About this task -
Every line from the one containing "index pip: (428, 294)" to the final line of the material below must be reproduced exactly; leave out all other lines.
========================
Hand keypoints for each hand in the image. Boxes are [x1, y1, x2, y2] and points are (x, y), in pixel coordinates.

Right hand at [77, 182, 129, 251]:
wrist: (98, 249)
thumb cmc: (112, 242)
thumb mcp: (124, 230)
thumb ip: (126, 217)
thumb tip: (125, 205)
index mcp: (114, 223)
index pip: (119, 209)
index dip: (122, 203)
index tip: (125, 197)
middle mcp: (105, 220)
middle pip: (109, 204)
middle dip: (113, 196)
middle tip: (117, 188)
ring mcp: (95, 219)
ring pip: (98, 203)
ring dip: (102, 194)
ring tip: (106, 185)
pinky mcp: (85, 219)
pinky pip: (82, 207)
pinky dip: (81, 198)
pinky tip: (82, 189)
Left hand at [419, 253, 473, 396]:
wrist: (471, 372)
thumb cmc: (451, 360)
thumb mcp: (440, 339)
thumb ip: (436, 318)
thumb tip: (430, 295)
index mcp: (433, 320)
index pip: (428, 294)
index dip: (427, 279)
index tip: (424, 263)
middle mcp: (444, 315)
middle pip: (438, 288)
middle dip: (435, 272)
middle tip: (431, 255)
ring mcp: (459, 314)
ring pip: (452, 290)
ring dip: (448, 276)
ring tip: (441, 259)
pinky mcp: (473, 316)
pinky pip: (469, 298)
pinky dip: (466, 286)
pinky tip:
========================
Reply to the exercise -
index pip: (428, 294)
index dip: (427, 279)
index tip: (424, 263)
middle mcp: (444, 315)
middle pip: (438, 288)
middle dip: (435, 272)
middle tip: (431, 255)
ring mcp: (459, 314)
ring pip: (452, 290)
ring dip: (448, 276)
ring tip: (441, 259)
pinky mcp: (473, 316)
pinky pip: (469, 298)
pinky dip: (466, 286)
pinky tip:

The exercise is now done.